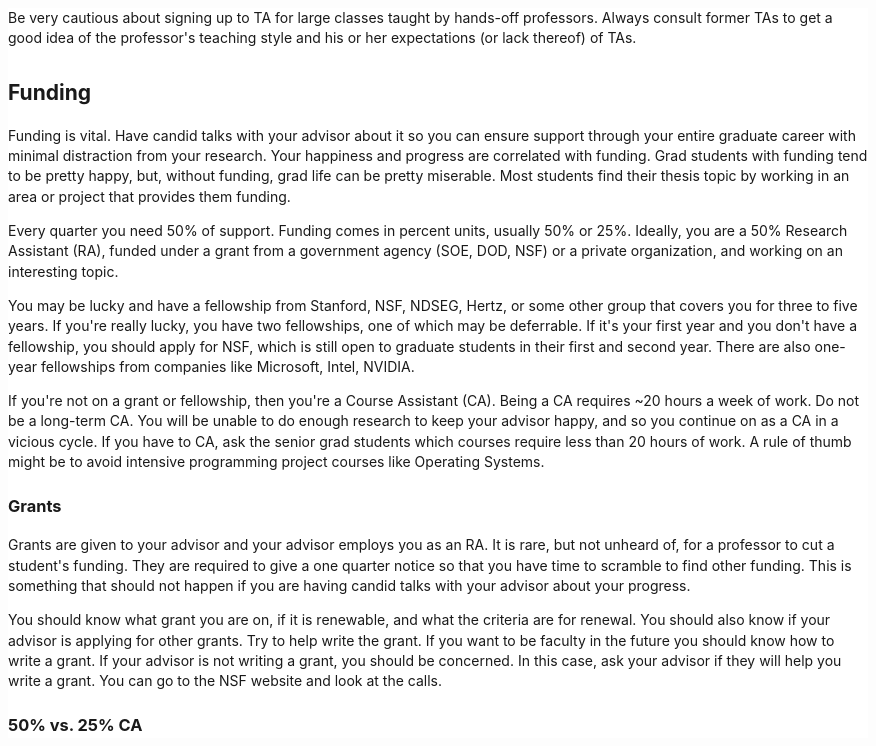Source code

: Be very cautious about signing up to TA for large classes taught by hands-off
professors. Always consult former TAs to get a good idea of the
professor's teaching style and his or her expectations (or lack thereof) of
TAs.

## Funding
Funding is vital. Have candid talks with your advisor about it
so you can ensure support through your entire graduate career with minimal
distraction from your research. Your happiness and progress are correlated with
funding. Grad students with funding tend to be pretty
happy, but, without funding, grad life can be pretty miserable. Most students
find their thesis topic by working in an area or project that provides
them funding.

Every quarter you need 50% of support. Funding comes in percent units,
usually 50% or 25%. Ideally, you are a 50% Research Assistant (RA),
funded under a grant from a government agency (SOE, DOD, NSF)
or a private organization, and working on an interesting topic.

You may be lucky and have a fellowship from Stanford, NSF, NDSEG,
Hertz, or some other group that covers you for three to five years. If you're
really lucky, you have two fellowships, one of which may be deferrable. If it's your
first year and you don't have a fellowship, you should apply for NSF,
which is still open to graduate students in their first and second year. There are
also one-year fellowships from companies like Microsoft, Intel, NVIDIA.  

If you're not on a grant or fellowship, then you're a Course Assistant (CA). Being a CA requires ~20
hours a week of work. Do not be a long-term CA. You will be unable to do enough research
to keep your advisor happy, and so you continue on as a CA
in a vicious cycle.  If you have to CA, ask the senior
grad students which courses require less than 20 hours
of work. A rule of thumb might be to avoid intensive programming project
courses like Operating Systems.

### Grants
Grants are given to your advisor and your advisor employs you as an RA. It is
rare, but not unheard of, for a professor to cut a student's funding.
They are required to give a one quarter notice so that you
have time to scramble to find other funding. This is something that should not
happen if you are having candid talks with your advisor about your
progress.

You should know what grant you are on, if it is renewable, and what the
criteria are for renewal. You should also know if your advisor is applying for
other grants. Try to
help write the grant. If you want to be faculty in the future you
should know how to write a grant. If your advisor is not writing a
grant, you should be concerned. In this case, ask your advisor if they will
help you write a grant.  You can go to the NSF website and look at the calls.

### 50% vs. 25% CA
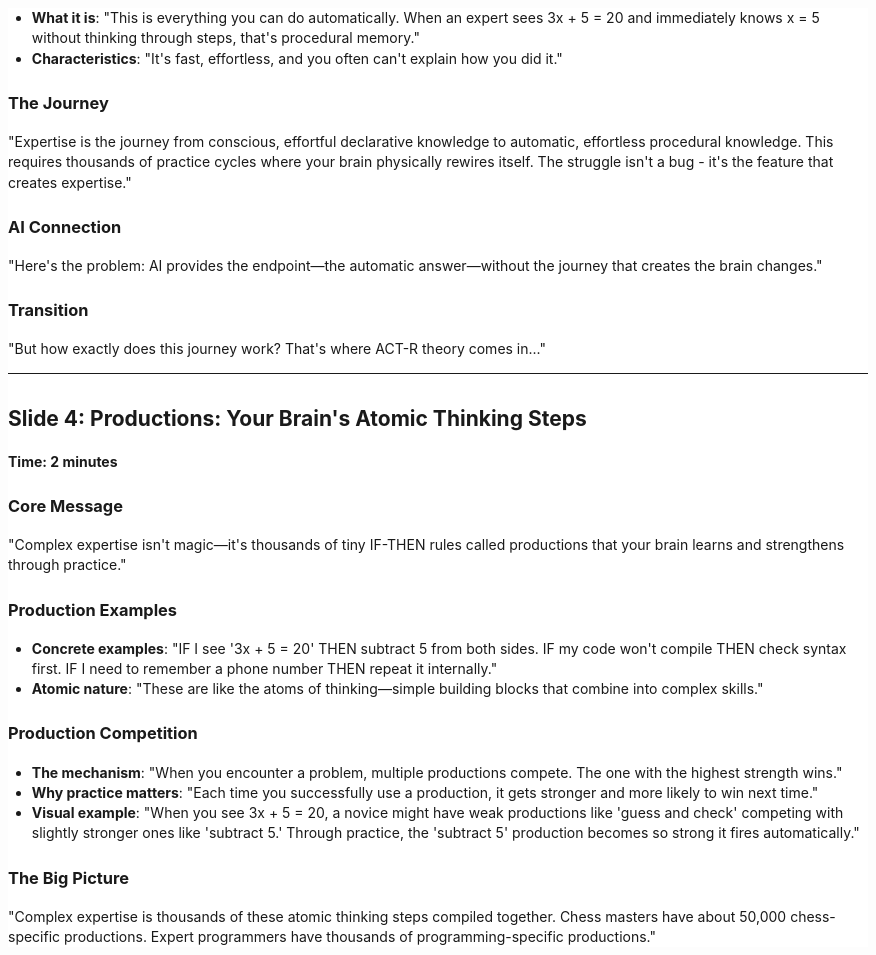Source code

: - **What it is**: "This is everything you can do automatically. When an expert sees 3x + 5 = 20 and immediately knows x = 5 without thinking through steps, that's procedural memory."
- **Characteristics**: "It's fast, effortless, and you often can't explain how you did it."

### The Journey

"Expertise is the journey from conscious, effortful declarative knowledge to automatic, effortless procedural knowledge. This requires thousands of practice cycles where your brain physically rewires itself. The struggle isn't a bug - it's the feature that creates expertise."

### AI Connection

"Here's the problem: AI provides the endpoint—the automatic answer—without the journey that creates the brain changes."

### Transition

"But how exactly does this journey work? That's where ACT-R theory comes in..."

---

## Slide 4: Productions: Your Brain's Atomic Thinking Steps

**Time: 2 minutes**

### Core Message

"Complex expertise isn't magic—it's thousands of tiny IF-THEN rules called productions that your brain learns and strengthens through practice."

### Production Examples

- **Concrete examples**: "IF I see '3x + 5 = 20' THEN subtract 5 from both sides. IF my code won't compile THEN check syntax first. IF I need to remember a phone number THEN repeat it internally."
- **Atomic nature**: "These are like the atoms of thinking—simple building blocks that combine into complex skills."

### Production Competition

- **The mechanism**: "When you encounter a problem, multiple productions compete. The one with the highest strength wins."
- **Why practice matters**: "Each time you successfully use a production, it gets stronger and more likely to win next time."
- **Visual example**: "When you see 3x + 5 = 20, a novice might have weak productions like 'guess and check' competing with slightly stronger ones like 'subtract 5.' Through practice, the 'subtract 5' production becomes so strong it fires automatically."

### The Big Picture

"Complex expertise is thousands of these atomic thinking steps compiled together. Chess masters have about 50,000 chess-specific productions. Expert programmers have thousands of programming-specific productions."
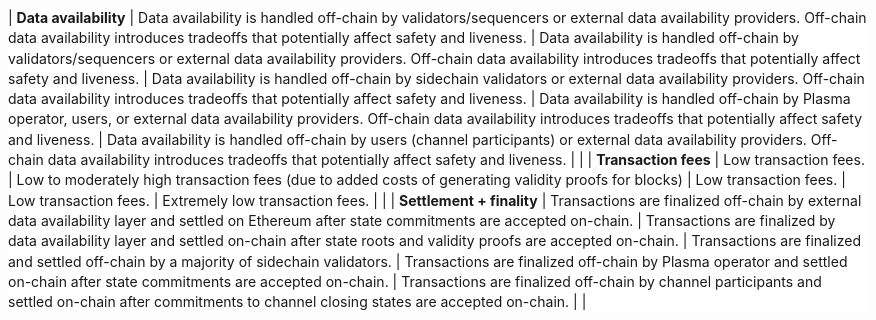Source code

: | **Data availability**        | Data availability is handled off-chain by validators/sequencers or external data availability providers. Off-chain data availability introduces tradeoffs that potentially affect safety and liveness.                                     | Data availability is handled off-chain by validators/sequencers or external data availability providers. Off-chain data availability introduces tradeoffs that potentially affect safety and liveness.                                                                                                                                                                                                                                                                                                                | Data availability is handled off-chain by sidechain validators or external data availability providers. Off-chain data availability introduces tradeoffs that potentially affect safety and liveness.                                                                          | Data availability is handled off-chain by Plasma operator, users, or external data availability providers. Off-chain data availability introduces tradeoffs that potentially affect safety and liveness. | Data availability is handled off-chain by users (channel participants) or external data availability providers. Off-chain data availability introduces tradeoffs that potentially affect safety and liveness.                                                                                                                   |     |
| **Transaction fees**         | Low transaction fees.                                                                                                                                                                                                                      | Low to moderately high transaction fees (due to added costs of generating validity proofs for blocks)                                                                                                                                                                                                                                                                                                                                                                                                                 | Low transaction fees.                                                                                                                                                                                                                                                          | Low transaction fees.                                                                                                                                                                                    | Extremely low transaction fees.                                                                                                                                                                                                                                                                                                 |     |
| **Settlement + finality**    | Transactions are finalized off-chain by external data availability layer and settled on Ethereum after state commitments are accepted on-chain.                                                                                            | Transactions are finalized by data availability layer and settled on-chain after state roots and validity proofs are accepted on-chain.                                                                                                                                                                                                                                                                                                                                                                               | Transactions are finalized and settled off-chain by a majority of sidechain validators.                                                                                                                                                                                        | Transactions are finalized off-chain by Plasma operator and settled on-chain after state commitments are accepted on-chain.                                                                              | Transactions are finalized off-chain by channel participants and settled on-chain after commitments to channel closing states are accepted on-chain.                                                                                                                                                                            |     |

- [EXERCISE AIM]
Return the source text of every record above word for word, and leave the pictures out of your answer.

- [REPLY]
Source code

: Be very cautious about signing up to TA for large classes taught by hands-off
professors. Always consult former TAs to get a good idea of the
professor's teaching style and his or her expectations (or lack thereof) of
TAs.

## Funding
Funding is vital. Have candid talks with your advisor about it
so you can ensure support through your entire graduate career with minimal
distraction from your research. Your happiness and progress are correlated with
funding. Grad students with funding tend to be pretty
happy, but, without funding, grad life can be pretty miserable. Most students
find their thesis topic by working in an area or project that provides
them funding.

Every quarter you need 50% of support. Funding comes in percent units,
usually 50% or 25%. Ideally, you are a 50% Research Assistant (RA),
funded under a grant from a government agency (SOE, DOD, NSF)
or a private organization, and working on an interesting topic.

You may be lucky and have a fellowship from Stanford, NSF, NDSEG,
Hertz, or some other group that covers you for three to five years. If you're
really lucky, you have two fellowships, one of which may be deferrable. If it's your
first year and you don't have a fellowship, you should apply for NSF,
which is still open to graduate students in their first and second year. There are
also one-year fellowships from companies like Microsoft, Intel, NVIDIA.  

If you're not on a grant or fellowship, then you're a Course Assistant (CA). Being a CA requires ~20
hours a week of work. Do not be a long-term CA. You will be unable to do enough research
to keep your advisor happy, and so you continue on as a CA
in a vicious cycle.  If you have to CA, ask the senior
grad students which courses require less than 20 hours
of work. A rule of thumb might be to avoid intensive programming project
courses like Operating Systems.

### Grants
Grants are given to your advisor and your advisor employs you as an RA. It is
rare, but not unheard of, for a professor to cut a student's funding.
They are required to give a one quarter notice so that you
have time to scramble to find other funding. This is something that should not
happen if you are having candid talks with your advisor about your
progress.

You should know what grant you are on, if it is renewable, and what the
criteria are for renewal. You should also know if your advisor is applying for
other grants. Try to
help write the grant. If you want to be faculty in the future you
should know how to write a grant. If your advisor is not writing a
grant, you should be concerned. In this case, ask your advisor if they will
help you write a grant.  You can go to the NSF website and look at the calls.

### 50% vs. 25% CA
Source code

: - **What it is**: "This is everything you can do automatically. When an expert sees 3x + 5 = 20 and immediately knows x = 5 without thinking through steps, that's procedural memory."
- **Characteristics**: "It's fast, effortless, and you often can't explain how you did it."

### The Journey

"Expertise is the journey from conscious, effortful declarative knowledge to automatic, effortless procedural knowledge. This requires thousands of practice cycles where your brain physically rewires itself. The struggle isn't a bug - it's the feature that creates expertise."

### AI Connection

"Here's the problem: AI provides the endpoint—the automatic answer—without the journey that creates the brain changes."

### Transition

"But how exactly does this journey work? That's where ACT-R theory comes in..."

---

## Slide 4: Productions: Your Brain's Atomic Thinking Steps

**Time: 2 minutes**

### Core Message

"Complex expertise isn't magic—it's thousands of tiny IF-THEN rules called productions that your brain learns and strengthens through practice."

### Production Examples

- **Concrete examples**: "IF I see '3x + 5 = 20' THEN subtract 5 from both sides. IF my code won't compile THEN check syntax first. IF I need to remember a phone number THEN repeat it internally."
- **Atomic nature**: "These are like the atoms of thinking—simple building blocks that combine into complex skills."

### Production Competition

- **The mechanism**: "When you encounter a problem, multiple productions compete. The one with the highest strength wins."
- **Why practice matters**: "Each time you successfully use a production, it gets stronger and more likely to win next time."
- **Visual example**: "When you see 3x + 5 = 20, a novice might have weak productions like 'guess and check' competing with slightly stronger ones like 'subtract 5.' Through practice, the 'subtract 5' production becomes so strong it fires automatically."

### The Big Picture

"Complex expertise is thousands of these atomic thinking steps compiled together. Chess masters have about 50,000 chess-specific productions. Expert programmers have thousands of programming-specific productions."
Source code

: | **Data availability**        | Data availability is handled off-chain by validators/sequencers or external data availability providers. Off-chain data availability introduces tradeoffs that potentially affect safety and liveness.                                     | Data availability is handled off-chain by validators/sequencers or external data availability providers. Off-chain data availability introduces tradeoffs that potentially affect safety and liveness.                                                                                                                                                                                                                                                                                                                | Data availability is handled off-chain by sidechain validators or external data availability providers. Off-chain data availability introduces tradeoffs that potentially affect safety and liveness.                                                                          | Data availability is handled off-chain by Plasma operator, users, or external data availability providers. Off-chain data availability introduces tradeoffs that potentially affect safety and liveness. | Data availability is handled off-chain by users (channel participants) or external data availability providers. Off-chain data availability introduces tradeoffs that potentially affect safety and liveness.                                                                                                                   |     |
| **Transaction fees**         | Low transaction fees.                                                                                                                                                                                                                      | Low to moderately high transaction fees (due to added costs of generating validity proofs for blocks)                                                                                                                                                                                                                                                                                                                                                                                                                 | Low transaction fees.                                                                                                                                                                                                                                                          | Low transaction fees.                                                                                                                                                                                    | Extremely low transaction fees.                                                                                                                                                                                                                                                                                                 |     |
| **Settlement + finality**    | Transactions are finalized off-chain by external data availability layer and settled on Ethereum after state commitments are accepted on-chain.                                                                                            | Transactions are finalized by data availability layer and settled on-chain after state roots and validity proofs are accepted on-chain.                                                                                                                                                                                                                                                                                                                                                                               | Transactions are finalized and settled off-chain by a majority of sidechain validators.                                                                                                                                                                                        | Transactions are finalized off-chain by Plasma operator and settled on-chain after state commitments are accepted on-chain.                                                                              | Transactions are finalized off-chain by channel participants and settled on-chain after commitments to channel closing states are accepted on-chain.                                                                                                                                                                            |     |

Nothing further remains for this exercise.